Es sábado por la tarde y se respira futbol desde el Aeropuerto Adolfo Suárez de Madrid. En unos minutos, el campeón de Europa volverá a dar una muestra de poderío goleando 4-0 al Alavés al pie del Paseo de La Castellana. Sin embargo, el destino nos está llevando a El Prat de Llobregat y de ahí, al Camp Nou para presenciar el Barcelona vs Girona. El local busca igualar su marca de 32 juegos sin perder de forma consecutiva en La Liga.

El trayecto lo hacemos desde la Rambla de El Raval. La línea verde del Metro es la que nos llevará a Les Corts. De ahí, diez minutos a pie hasta el mítico Camp Nou, uno de los pocos estadios en el mundo con capacidad para más de 90 mil espectadores.

Es un trayecto de 20 minutos y con señal de teléfono en los túneles del metro, el camino se vuelve invisible. Llegamos a Les Corts y los ríos de gente invaden los vagones. Todos los caminos llevan al Camp Nou, pero antes, habremos de tomarnos unas cañas porque en los estadios de España (aunque algunos no se sientan parte de tan maravilloso país) no venden cerveza.

El norte de la Ciudad Condal es territorio blaugrana. Alrededor del Camp Nou existe una fortaleza llamada La Massía que huele a los Messi, a los Xavi, a los Busquets y sí, hasta a los Dos Santos. Después de 20 minutos rodeando Can Barça, al fin llegamos a nuestro lugar.

El Camp Nou ya no es lo que era. La globalización en el futbol llegó para quedarse y la mitad del estadio son turistas que como yo, vienen a ver un pedazo de la historia del futbol.

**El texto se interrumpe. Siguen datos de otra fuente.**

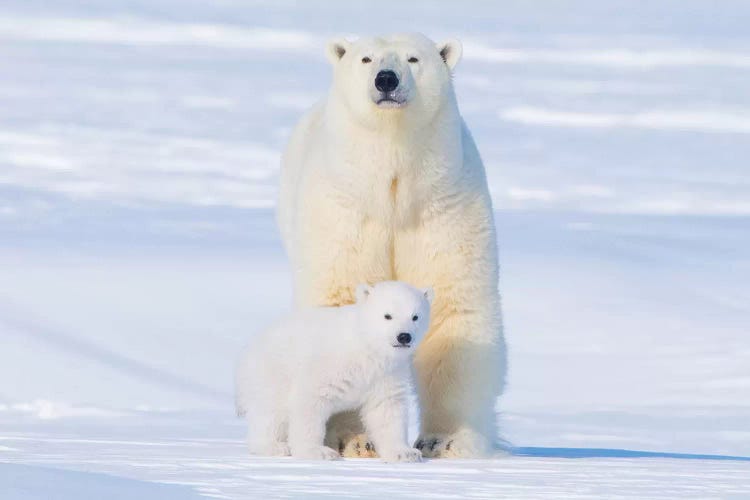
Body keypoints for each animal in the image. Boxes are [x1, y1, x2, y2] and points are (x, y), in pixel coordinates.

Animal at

Comienza el partido y al instante la campanada… el Girona, un equipo catalán que apenas ascendió y que tiene menos pedigrí que un French Poodle (no se ofendan, yo tengo uno) da la sorpresa con un gol tempranero.

En el futbol moderno existen los buenos, los muy buenos y los de otro planeta. Messi comanda al último grupo. El chaparrito es una bestia, un genio, un mago. Controla la pelota por nota y se nota. El tipo saca la magia y toca con una sutileza única a La Redonda (sí, en mayúsculas. Es el mínimo trato que debemos darle a la pelota. Respétenla, por favor). El balón termina en el uruguayo Suárez que aplaca a los de Girona que todavía no asimilaban que le ganaban a un equipo histórico.

Así se fue el partido. Después del segundo gol del Barcelona, el asunto se vuelve intrascendente por ser cotidiano. El juego terminó 6-1 para el local.

Fue un cocktail de futbol. Uno de esos días en que todo parece perfecto. Cada quien interpreta y asimila el arte. Pues este es el mío. Ha sido una gloriosa noche del FC Barcelona. Que quede claro: es el equipo que más desgracias ha traído a mi vida, el que más me ha deprimido, el que más me ha robado (literalmente, porque le voy al Chelsea), pero aun así, es una delicia verlo y apreciarlo.

El futbol nos alcanzó. La brisa sopla desde la Barceloneta. Regresamos en la linea verde hasta la estación Drassanes. La noche se agotó, pero lo vivido, los recuerdos de otra noche gloriosa del Camp Nou, quedarán para siempre.